A quoi sert l’Agence européenne du médicament, que Lille veut accueillir ?
Basée à Londres, l’Agence européenne du médicament va devoir déménager à cause du Brexit. Lille figure parmi les villes candidates pour que ce régulateur européen du médicament s’installe en France.
Avant de peut-être perdre les nombreux sièges d’entreprise installés outre-Manche, Londres va devoir laisser partir tous les employés de l’Union européenne qui travaillent sur son sol. Notamment ceux de l’Agence européenne du médicament (EMA), dont les nouveaux locaux seront peut-être à Lille.
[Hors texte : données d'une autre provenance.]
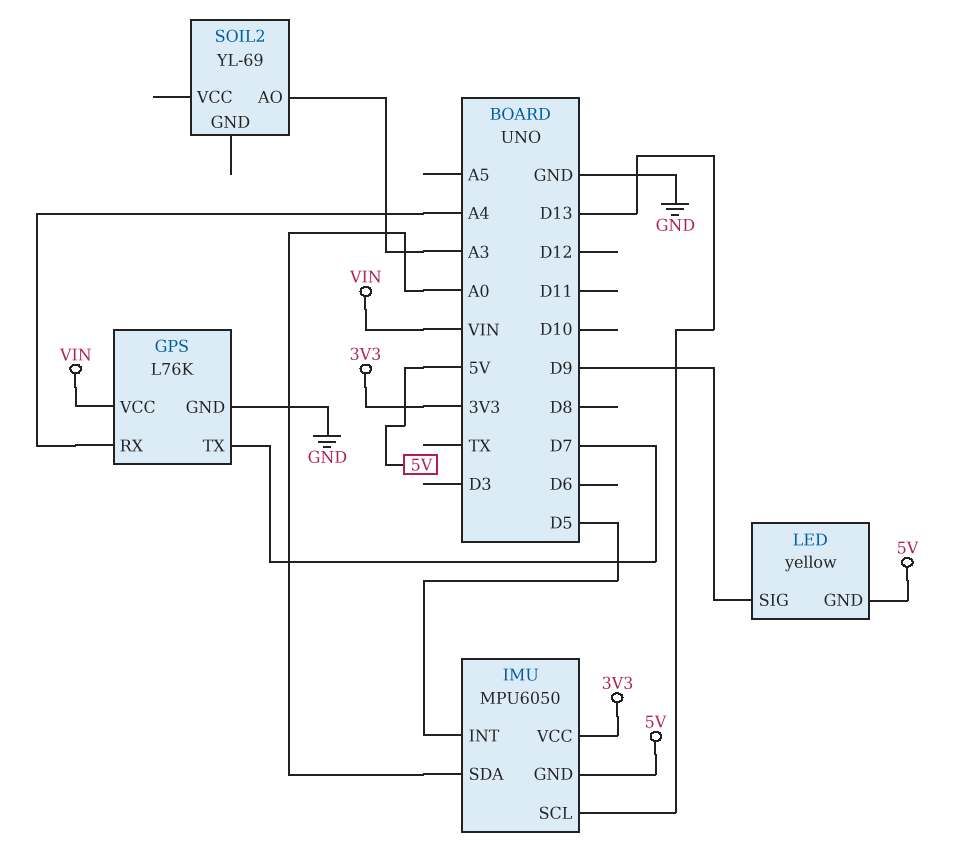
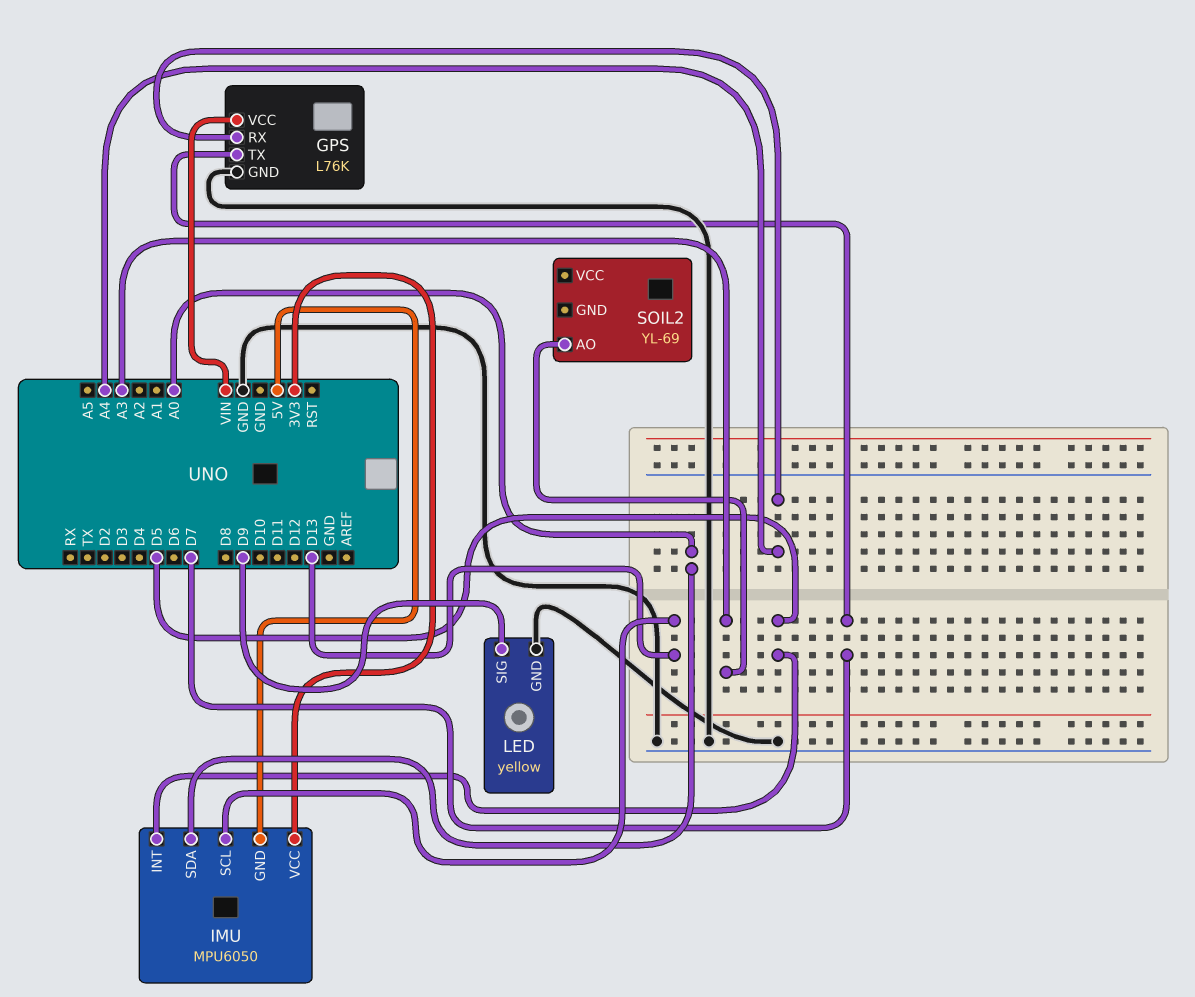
LED pin GND: 5V -> GND

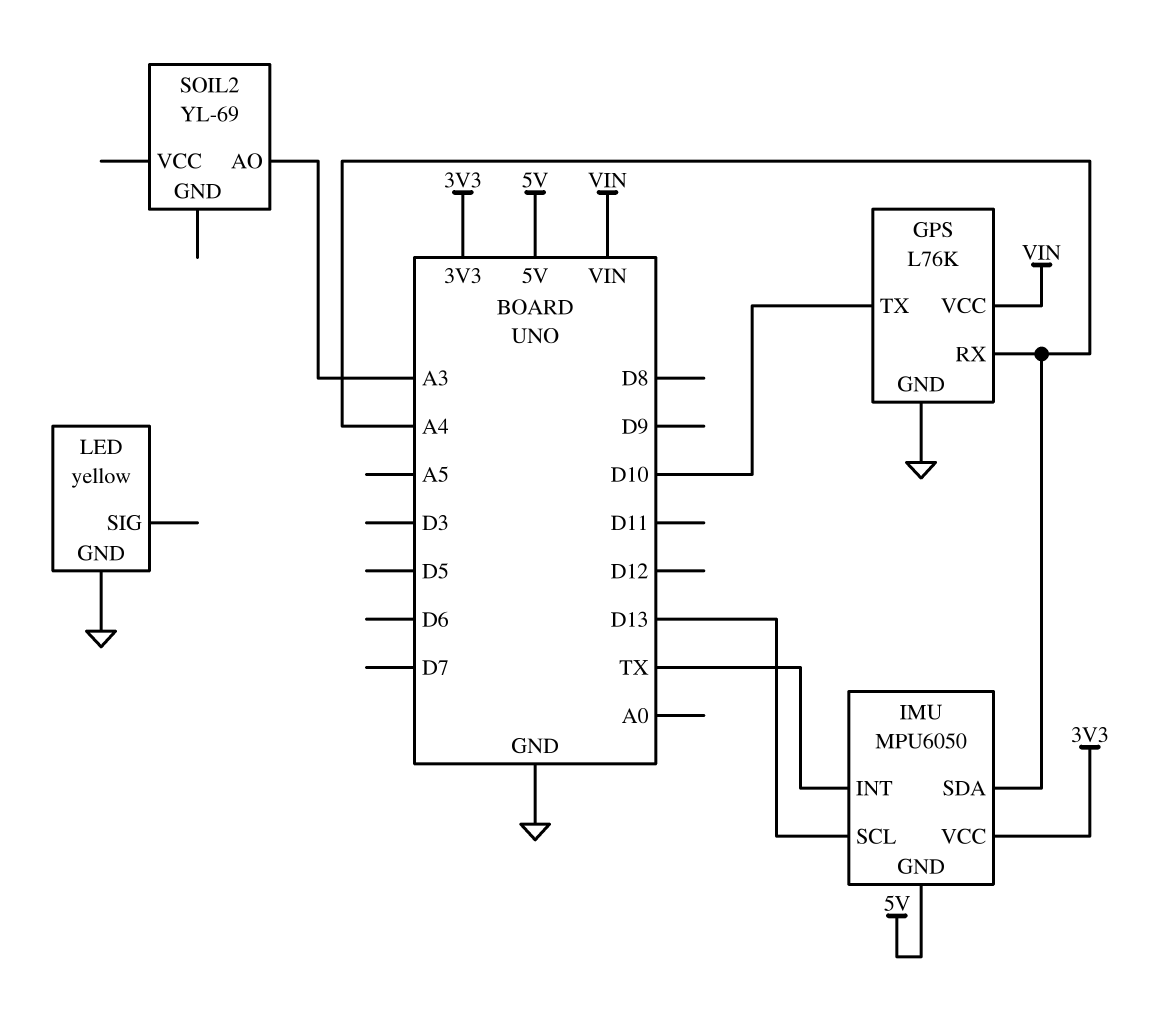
GPS pin TX: D7 -> D10
IMU pin INT: D5 -> TX
IMU pin SDA: A0 -> A4
LED pin SIG: D9 -> none

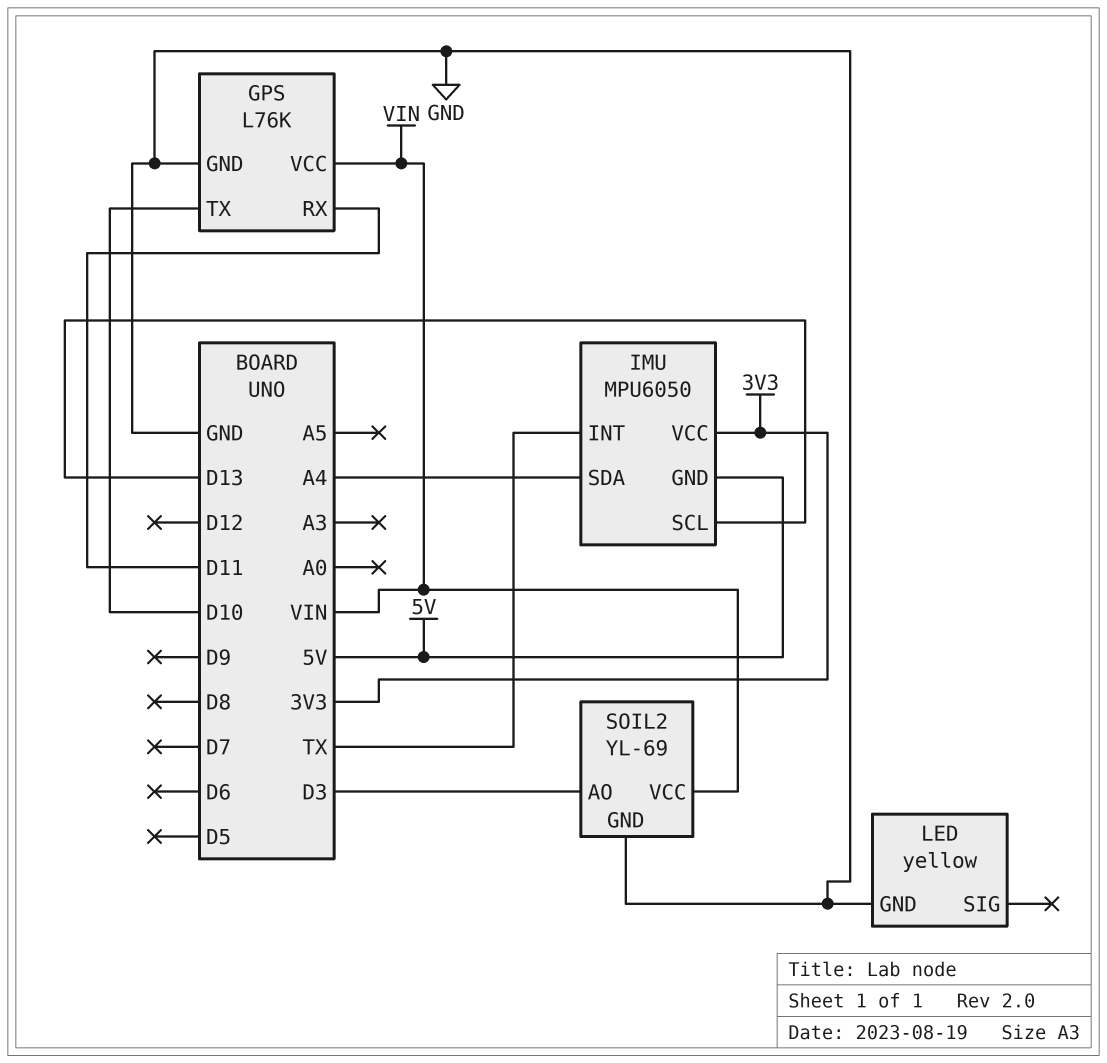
GPS pin RX: A4 -> D11
SOIL2 pin AO: A3 -> D3
SOIL2 pin GND: none -> GND
SOIL2 pin VCC: none -> VIN

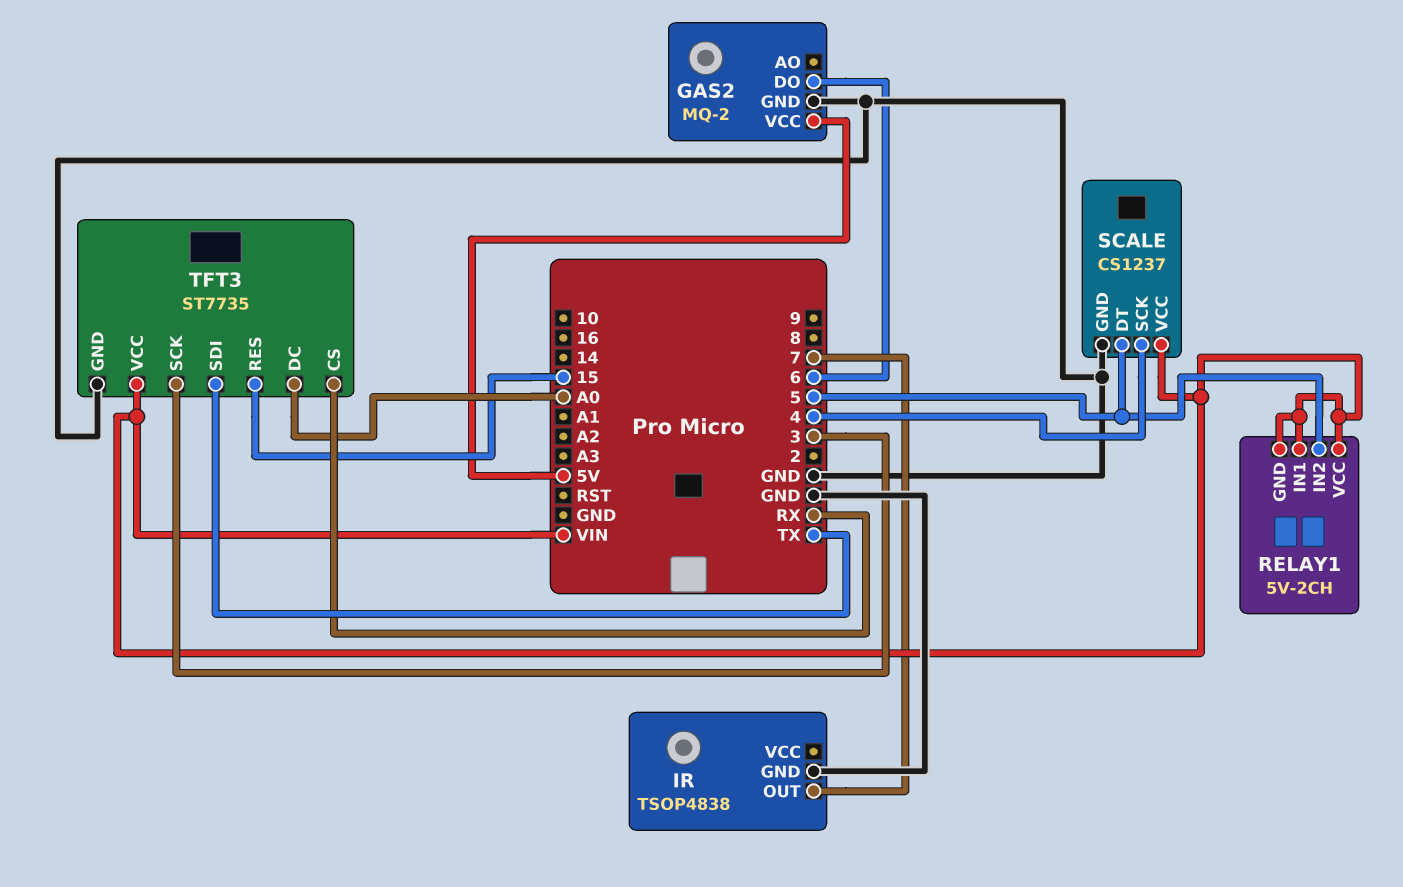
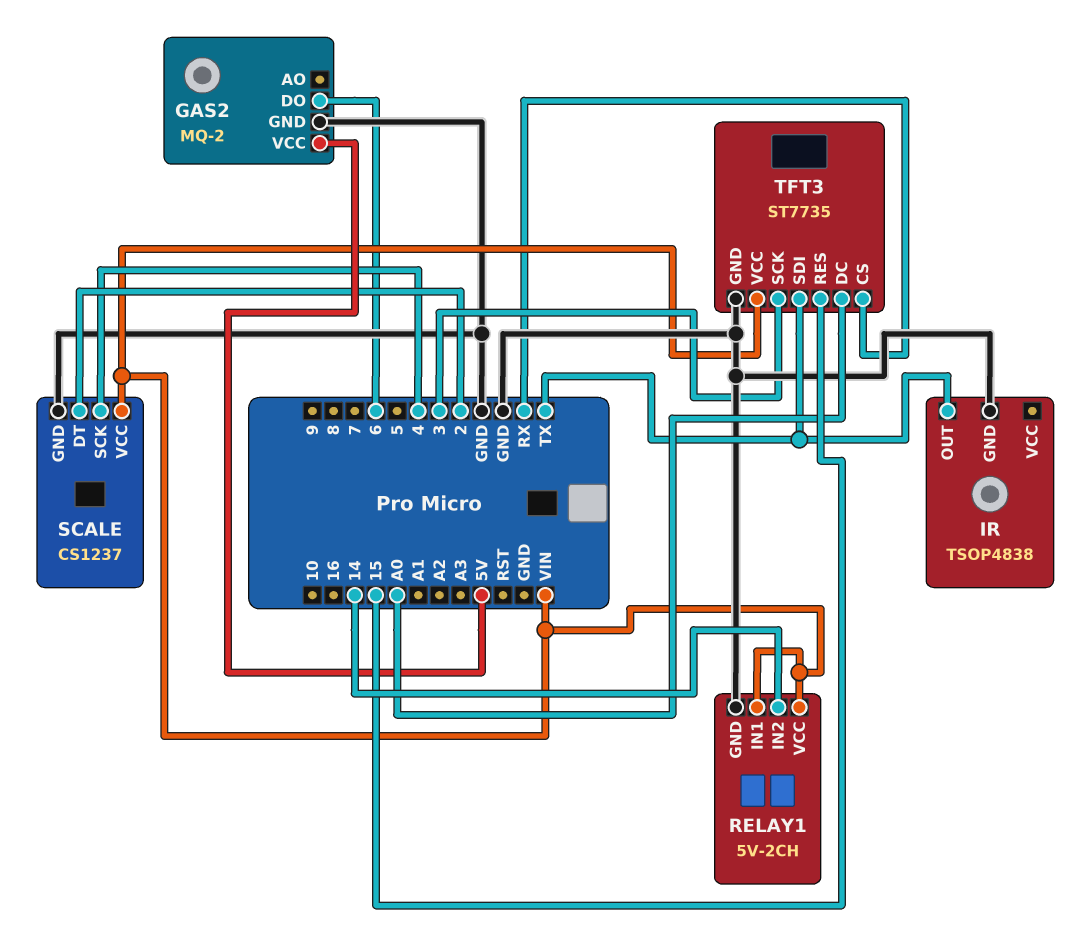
IR pin OUT: 7 -> TX
RELAY1 pin GND: VIN -> GND
RELAY1 pin IN2: 5 -> 14
SCALE pin DT: 5 -> 2

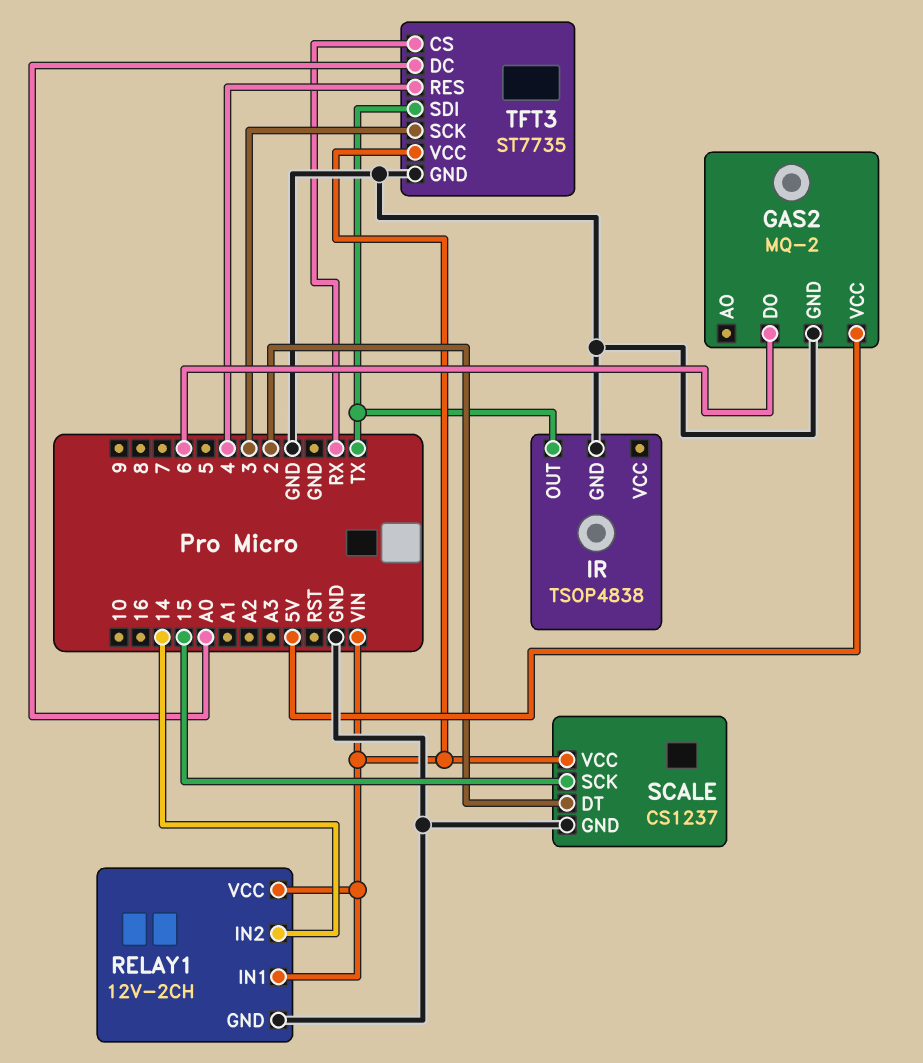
RELAY1: 5V-2CH -> 12V-2CH
SCALE pin SCK: 4 -> 15
TFT3 pin RES: 15 -> 4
Qu’est-ce que l’Agence européenne du médicament ?
Créée en 1995, l’EMA siège donc à Londres. Son rôle ? "Garantir l’évaluation scientifique, le contrôle et le suivi de la sécurité des médicaments à usage et vétérinaire dans l’UE", selon la description de son site. Elle délivre les autorisations de médicaments sur le territoire de l’Union et les contrôle.
Elle emploie environ 900 fonctionnaires européens et fédère des milliers de scientifiques au niveau européen, avec à chaque fois l’objectif que les meilleurs experts européens réalisent les études permettant d’autoriser ou non des traitements. Sept comités scientifiques (médicaments à usage humain, évaluation des risques en pharmacovigilance, médicaments à usage vétérinaire, médicaments orphelins, médicaments à base de plantes, pédiatrique et thérapies avancées) sont chargés d’évaluer les traitements proposés par les laboratoires. L’EMA aide également les laboratoires de recherche en les mettant en relation et en finançant certains projets.
Chaque membre de l’EMA ou scientifique amené à délivrer une expertise doit remplir une déclaration d’intérêts chaque année pour éviter tout conflit avec une entreprise privée ou une autre organisation.
Quelle est sa relation avec l’agence française du médicament ?
L’EMA collabore avec plus d’une cinquantaine d’agences nationales, médicales et vétérinaires. En France, l’Agence nationale de sécurité du médicament (ANSM) fait partie du réseau de l’EMA. Son rôle est similaire, mais il se cantonne au territoire français.
Grâce à la procédure centralisée, il suffit d’une seule expertise au niveau européen pour qu’un médicament soit autorisé dans les 28 pays membres. Une situation qui peut favoriser les lobbies, même si chaque Etat peut décider de suspendre une autorisation sur son territoire en cas d’urgence.
En réalité, la plupart des médicaments vendus sur le territoire de l’UE ont été autorisés avant la mise en place de l’EMA. D’où l’utilité d’une procédure de reconnaissance mutuelle, qui permet aux Etats membres de prendre comme référent un pays qui a déjà autorisé un médicament et de s’accorder pour autoriser ce médicament sur tout le territoire de l’UE.
Parfois, il arrive que les réglementations française et européenne ne s’accordent pas. Ce fut par exemple le cas pour le Diane35 et ses génériques, suspendus par la France en 2013... mais pas dans le reste de l'Union européenne. L’EMA avait estimé que les bénéfices du médicament étaient supérieurs aux risques thrombo-emboliques encourus par certaines patientes.
Pourquoi Lille veut-elle l’accueillir ?
A chaque nouvelle agence créée ou déplacée, les différents Etats membres se battent pour l’accueillir. Parce que cela permet d’abord de citer souvent la ville dans laquelle se trouve l’agence lorsque les médias en parlent. Surtout, les fonctionnaires européens (900 dans le cas de l’EMA) sont des employés qualifiés, aux hauts revenus et ils viendront dans leur nouvelle ville d’accueil avec leurs familles. Les multiples réunions d’experts prestigieux engendrent également des rentrées d’argent pour la ville hôte, en nuit d’hôtel et repas au restaurant.
Autant de raisons qui ont poussé 19 villes à se porter candidates pour accueillir l’EMA. Lille se retrouve donc en compagnie de Milan, Copenhague, Zagreb ou encore Porto, et table sur sa campagne de communication et la construction d’un nouveau bâtiment pour emporter la mise, comme le relate la Voix du Nord.
Les candidats sont connus depuis le 31 juillet. Leur offre sera évaluée par la Commission d’ici le 30 septembre, et le vote des 27 Etats membres de l’UE (sans le Royaume-Uni donc), aura lieu en novembre. Le scrutin comportera plusieurs tours, et pourra s’avérer "sanglant" selon un diplomate cité par le Monde. Le Brexit a relancé la guerre des drapeaux.